Sociaal-Economische Raad

14 april 2005 pbfax

OPENBARE RAADSVERGADERING SER 15 APRIL

Aanstaande vrijdag 15 april komt de Sociaal-Economische Raad om 10.15 uur in openbare vergadering bijeen. U bent van harte uitgenodigd deze vergadering bij te wonen. Op de agenda staan drie ontwerpadviezen: over ondernemerschap voor de publieke zaak, over toekomstbestendigheid Werkloosheidswet en over ontslagpraktijk en Werkloosheidswet.

Ondernemerschap voor de publieke zaak

Dit ontwerpadvies bepleit meer ondernemerschap voor de publieke zaak in sectoren als zorg, onderwijs en sociale huisvesting. Dat is een effectief middel om de kwaliteit van de publieke dienstverlening te verbeteren. De overheid moet zich veel duidelijker dan tot nog toe concentreren op het formuleren van heldere doelstellingen en randvoorwaarden en zich minder rechtstreeks bemoeien met de uitvoering. De instellingen zelf moeten klanten professioneel en op maat bedienen, de dialoog aangaan met betrokken burgers en hun organisaties, en verantwoording afleggen aan de samenleving.

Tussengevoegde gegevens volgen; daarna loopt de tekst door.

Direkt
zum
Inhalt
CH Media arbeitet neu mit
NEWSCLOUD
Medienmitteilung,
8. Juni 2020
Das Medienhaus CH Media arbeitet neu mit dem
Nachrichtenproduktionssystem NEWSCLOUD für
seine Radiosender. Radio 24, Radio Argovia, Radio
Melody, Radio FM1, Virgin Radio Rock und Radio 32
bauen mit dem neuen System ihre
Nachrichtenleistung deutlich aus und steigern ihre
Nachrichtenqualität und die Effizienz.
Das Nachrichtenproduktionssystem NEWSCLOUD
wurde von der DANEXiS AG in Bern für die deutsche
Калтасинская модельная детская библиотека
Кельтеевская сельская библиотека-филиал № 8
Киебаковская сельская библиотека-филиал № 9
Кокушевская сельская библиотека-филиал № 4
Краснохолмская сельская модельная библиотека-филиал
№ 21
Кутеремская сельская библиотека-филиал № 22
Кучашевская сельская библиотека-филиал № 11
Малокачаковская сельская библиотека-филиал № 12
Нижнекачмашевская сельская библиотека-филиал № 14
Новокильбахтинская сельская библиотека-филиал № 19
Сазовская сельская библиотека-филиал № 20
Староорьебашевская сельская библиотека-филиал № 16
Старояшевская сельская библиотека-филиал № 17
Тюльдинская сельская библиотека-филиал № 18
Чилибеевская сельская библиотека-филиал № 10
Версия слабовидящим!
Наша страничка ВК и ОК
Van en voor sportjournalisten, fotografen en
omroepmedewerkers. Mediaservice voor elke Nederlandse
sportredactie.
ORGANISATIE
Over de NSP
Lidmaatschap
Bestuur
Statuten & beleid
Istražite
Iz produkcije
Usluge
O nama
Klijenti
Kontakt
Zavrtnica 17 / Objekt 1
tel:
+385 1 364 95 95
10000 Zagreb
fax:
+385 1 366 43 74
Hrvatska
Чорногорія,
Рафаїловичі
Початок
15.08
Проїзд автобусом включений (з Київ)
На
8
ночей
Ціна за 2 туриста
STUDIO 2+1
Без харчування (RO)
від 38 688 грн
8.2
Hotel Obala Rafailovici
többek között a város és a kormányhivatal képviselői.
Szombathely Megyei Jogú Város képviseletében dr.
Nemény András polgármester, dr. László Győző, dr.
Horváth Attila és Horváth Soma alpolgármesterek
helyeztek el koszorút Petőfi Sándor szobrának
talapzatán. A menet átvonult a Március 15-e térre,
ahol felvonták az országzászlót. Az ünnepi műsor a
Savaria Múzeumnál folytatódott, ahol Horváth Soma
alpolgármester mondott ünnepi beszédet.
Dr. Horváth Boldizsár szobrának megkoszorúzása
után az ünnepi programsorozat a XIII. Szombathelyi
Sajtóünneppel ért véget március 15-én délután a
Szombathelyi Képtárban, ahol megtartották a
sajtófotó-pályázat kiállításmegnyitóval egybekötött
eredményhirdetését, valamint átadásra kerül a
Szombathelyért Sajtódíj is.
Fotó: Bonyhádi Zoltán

Toekomstbestendigheid Werkloosheidswet

Met dit ontwerpadvies biedt de SER een alternatief voor de kabinetsplannen met de Werkloosheidswet. Volgens het ontwerpadvies blijft de WW toegankelijk voor jongeren en flexwerkers. Zij moeten gedurende maximaal drie maanden in aanmerking kunnen komen voor een loongerelateerde WW-uitkering. De maximumuitkeringsduur van de WW gaat omlaag van vijf jaar naar drie jaar en twee maanden.

Ontslagpraktijk en Werkloosheidswet

Volgens het ontwerpadvies is verrekening van de ontslagvergoeding met de WW-uitkering niet wenselijk, onder meer omdat dit grote gevolgen heeft voor de ontslagpraktijk en de arbeidsmarktdynamiek. Bovendien staat het op gespannen voet met de mogelijke functies van de ontslagvergoeding, zoals schadevergoeding wegens verwijtbaar handelen van de werkgever of als smeerolie om bij een voorgenomen ontslag tot een vergelijk te komen. Ook staat het op gespannen voet met de verzekeringsgedachte van de WW.

Verder bepleit het ontwerpadvies een beperking van de toets op verwijtbaarheid van de werkloosheid. Dit maakt pro-formaprocedures overbodig en betekent daarom een aanzienlijke versoepeling van de ontslagpraktijk. De verwijtbaarheidstoets moet wel gehandhaafd blijven als de werknemer zelf ontslag neemt en in gevallen van ontslag op staande voet wegens dringende redenen.